Assigned task: Could you repeat the whole listing below exactly as it stands?

Records for this task:
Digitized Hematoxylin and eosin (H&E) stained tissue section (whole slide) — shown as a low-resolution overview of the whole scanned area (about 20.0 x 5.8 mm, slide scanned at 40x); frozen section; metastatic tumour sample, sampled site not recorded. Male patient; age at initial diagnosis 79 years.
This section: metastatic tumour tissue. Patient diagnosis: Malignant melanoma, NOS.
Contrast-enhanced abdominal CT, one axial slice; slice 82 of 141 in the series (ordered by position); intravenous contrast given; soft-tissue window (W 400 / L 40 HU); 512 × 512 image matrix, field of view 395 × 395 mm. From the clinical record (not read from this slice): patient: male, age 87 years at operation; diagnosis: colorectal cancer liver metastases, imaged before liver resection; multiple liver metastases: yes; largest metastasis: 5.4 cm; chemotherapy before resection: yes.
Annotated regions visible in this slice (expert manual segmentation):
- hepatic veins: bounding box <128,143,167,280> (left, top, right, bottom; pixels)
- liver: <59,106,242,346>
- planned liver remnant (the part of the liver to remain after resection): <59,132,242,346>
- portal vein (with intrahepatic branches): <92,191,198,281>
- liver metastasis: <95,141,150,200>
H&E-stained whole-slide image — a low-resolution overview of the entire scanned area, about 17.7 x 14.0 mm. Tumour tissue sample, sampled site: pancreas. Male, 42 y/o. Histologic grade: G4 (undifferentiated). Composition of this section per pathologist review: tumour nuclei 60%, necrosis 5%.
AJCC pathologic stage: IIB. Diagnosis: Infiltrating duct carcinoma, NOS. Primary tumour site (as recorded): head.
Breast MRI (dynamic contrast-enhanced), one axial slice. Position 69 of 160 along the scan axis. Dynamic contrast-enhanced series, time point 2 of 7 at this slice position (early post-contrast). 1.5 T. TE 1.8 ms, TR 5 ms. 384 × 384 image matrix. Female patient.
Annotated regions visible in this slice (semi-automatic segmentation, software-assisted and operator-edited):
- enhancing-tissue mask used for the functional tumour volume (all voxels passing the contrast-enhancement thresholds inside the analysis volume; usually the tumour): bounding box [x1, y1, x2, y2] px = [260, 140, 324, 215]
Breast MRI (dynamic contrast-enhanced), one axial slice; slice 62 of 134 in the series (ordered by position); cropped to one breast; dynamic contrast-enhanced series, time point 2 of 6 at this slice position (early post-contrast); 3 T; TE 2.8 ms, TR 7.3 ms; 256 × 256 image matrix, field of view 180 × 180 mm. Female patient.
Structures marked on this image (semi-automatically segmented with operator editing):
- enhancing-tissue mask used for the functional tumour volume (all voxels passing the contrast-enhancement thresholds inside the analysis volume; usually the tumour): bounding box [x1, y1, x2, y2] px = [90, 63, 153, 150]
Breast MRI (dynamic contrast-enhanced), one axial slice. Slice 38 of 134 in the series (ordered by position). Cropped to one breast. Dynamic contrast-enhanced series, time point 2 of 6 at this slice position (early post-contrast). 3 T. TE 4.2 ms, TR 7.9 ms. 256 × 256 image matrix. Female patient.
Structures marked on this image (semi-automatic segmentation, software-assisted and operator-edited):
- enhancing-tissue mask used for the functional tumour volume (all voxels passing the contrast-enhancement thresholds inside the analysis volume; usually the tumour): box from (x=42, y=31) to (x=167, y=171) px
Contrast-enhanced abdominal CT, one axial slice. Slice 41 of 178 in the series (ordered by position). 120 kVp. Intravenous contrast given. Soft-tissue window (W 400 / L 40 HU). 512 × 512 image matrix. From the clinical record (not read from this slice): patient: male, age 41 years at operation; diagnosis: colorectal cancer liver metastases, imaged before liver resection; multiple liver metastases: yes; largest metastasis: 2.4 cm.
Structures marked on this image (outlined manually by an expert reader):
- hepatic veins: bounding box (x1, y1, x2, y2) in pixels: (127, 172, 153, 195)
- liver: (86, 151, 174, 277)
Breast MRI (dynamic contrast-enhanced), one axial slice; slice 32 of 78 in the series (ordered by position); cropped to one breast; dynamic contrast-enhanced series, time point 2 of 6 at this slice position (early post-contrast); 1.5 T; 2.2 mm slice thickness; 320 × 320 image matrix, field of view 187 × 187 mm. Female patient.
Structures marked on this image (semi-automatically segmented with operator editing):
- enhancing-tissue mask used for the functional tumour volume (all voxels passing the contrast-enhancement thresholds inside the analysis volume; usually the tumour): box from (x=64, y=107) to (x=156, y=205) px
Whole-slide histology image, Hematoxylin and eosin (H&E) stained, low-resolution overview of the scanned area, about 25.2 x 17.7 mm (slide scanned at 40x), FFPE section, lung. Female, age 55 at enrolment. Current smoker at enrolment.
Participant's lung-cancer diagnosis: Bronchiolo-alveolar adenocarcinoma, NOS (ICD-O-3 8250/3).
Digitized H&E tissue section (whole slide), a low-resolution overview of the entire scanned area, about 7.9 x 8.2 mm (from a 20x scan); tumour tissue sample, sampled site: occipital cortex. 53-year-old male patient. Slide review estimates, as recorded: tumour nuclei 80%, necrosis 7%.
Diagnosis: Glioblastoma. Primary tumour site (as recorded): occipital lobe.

Task output:
Digitized Hematoxylin and eosin (H&E) stained tissue section (whole slide) — shown as a low-resolution overview of the whole scanned area (about 20.0 x 5.8 mm, slide scanned at 40x); frozen section; metastatic tumour sample, sampled site not recorded. Male patient; age at initial diagnosis 79 years.
This section: metastatic tumour tissue. Patient diagnosis: Malignant melanoma, NOS.
Contrast-enhanced abdominal CT, one axial slice; slice 82 of 141 in the series (ordered by position); intravenous contrast given; soft-tissue window (W 400 / L 40 HU); 512 × 512 image matrix, field of view 395 × 395 mm. From the clinical record (not read from this slice): patient: male, age 87 years at operation; diagnosis: colorectal cancer liver metastases, imaged before liver resection; multiple liver metastases: yes; largest metastasis: 5.4 cm; chemotherapy before resection: yes.
Annotated regions visible in this slice (expert manual segmentation):
- hepatic veins: bounding box <128,143,167,280> (left, top, right, bottom; pixels)
- liver: <59,106,242,346>
- planned liver remnant (the part of the liver to remain after resection): <59,132,242,346>
- portal vein (with intrahepatic branches): <92,191,198,281>
- liver metastasis: <95,141,150,200>
H&E-stained whole-slide image — a low-resolution overview of the entire scanned area, about 17.7 x 14.0 mm. Tumour tissue sample, sampled site: pancreas. Male, 42 y/o. Histologic grade: G4 (undifferentiated). Composition of this section per pathologist review: tumour nuclei 60%, necrosis 5%.
AJCC pathologic stage: IIB. Diagnosis: Infiltrating duct carcinoma, NOS. Primary tumour site (as recorded): head.
Breast MRI (dynamic contrast-enhanced), one axial slice. Position 69 of 160 along the scan axis. Dynamic contrast-enhanced series, time point 2 of 7 at this slice position (early post-contrast). 1.5 T. TE 1.8 ms, TR 5 ms. 384 × 384 image matrix. Female patient.
Annotated regions visible in this slice (semi-automatic segmentation, software-assisted and operator-edited):
- enhancing-tissue mask used for the functional tumour volume (all voxels passing the contrast-enhancement thresholds inside the analysis volume; usually the tumour): bounding box [x1, y1, x2, y2] px = [260, 140, 324, 215]
Breast MRI (dynamic contrast-enhanced), one axial slice; slice 62 of 134 in the series (ordered by position); cropped to one breast; dynamic contrast-enhanced series, time point 2 of 6 at this slice position (early post-contrast); 3 T; TE 2.8 ms, TR 7.3 ms; 256 × 256 image matrix, field of view 180 × 180 mm. Female patient.
Structures marked on this image (semi-automatically segmented with operator editing):
- enhancing-tissue mask used for the functional tumour volume (all voxels passing the contrast-enhancement thresholds inside the analysis volume; usually the tumour): bounding box [x1, y1, x2, y2] px = [90, 63, 153, 150]
Breast MRI (dynamic contrast-enhanced), one axial slice. Slice 38 of 134 in the series (ordered by position). Cropped to one breast. Dynamic contrast-enhanced series, time point 2 of 6 at this slice position (early post-contrast). 3 T. TE 4.2 ms, TR 7.9 ms. 256 × 256 image matrix. Female patient.
Structures marked on this image (semi-automatic segmentation, software-assisted and operator-edited):
- enhancing-tissue mask used for the functional tumour volume (all voxels passing the contrast-enhancement thresholds inside the analysis volume; usually the tumour): box from (x=42, y=31) to (x=167, y=171) px
Contrast-enhanced abdominal CT, one axial slice. Slice 41 of 178 in the series (ordered by position). 120 kVp. Intravenous contrast given. Soft-tissue window (W 400 / L 40 HU). 512 × 512 image matrix. From the clinical record (not read from this slice): patient: male, age 41 years at operation; diagnosis: colorectal cancer liver metastases, imaged before liver resection; multiple liver metastases: yes; largest metastasis: 2.4 cm.
Structures marked on this image (outlined manually by an expert reader):
- hepatic veins: bounding box (x1, y1, x2, y2) in pixels: (127, 172, 153, 195)
- liver: (86, 151, 174, 277)
Breast MRI (dynamic contrast-enhanced), one axial slice; slice 32 of 78 in the series (ordered by position); cropped to one breast; dynamic contrast-enhanced series, time point 2 of 6 at this slice position (early post-contrast); 1.5 T; 2.2 mm slice thickness; 320 × 320 image matrix, field of view 187 × 187 mm. Female patient.
Structures marked on this image (semi-automatically segmented with operator editing):
- enhancing-tissue mask used for the functional tumour volume (all voxels passing the contrast-enhancement thresholds inside the analysis volume; usually the tumour): box from (x=64, y=107) to (x=156, y=205) px
Whole-slide histology image, Hematoxylin and eosin (H&E) stained, low-resolution overview of the scanned area, about 25.2 x 17.7 mm (slide scanned at 40x), FFPE section, lung. Female, age 55 at enrolment. Current smoker at enrolment.
Participant's lung-cancer diagnosis: Bronchiolo-alveolar adenocarcinoma, NOS (ICD-O-3 8250/3).
Digitized H&E tissue section (whole slide), a low-resolution overview of the entire scanned area, about 7.9 x 8.2 mm (from a 20x scan); tumour tissue sample, sampled site: occipital cortex. 53-year-old male patient. Slide review estimates, as recorded: tumour nuclei 80%, necrosis 7%.
Diagnosis: Glioblastoma. Primary tumour site (as recorded): occipital lobe.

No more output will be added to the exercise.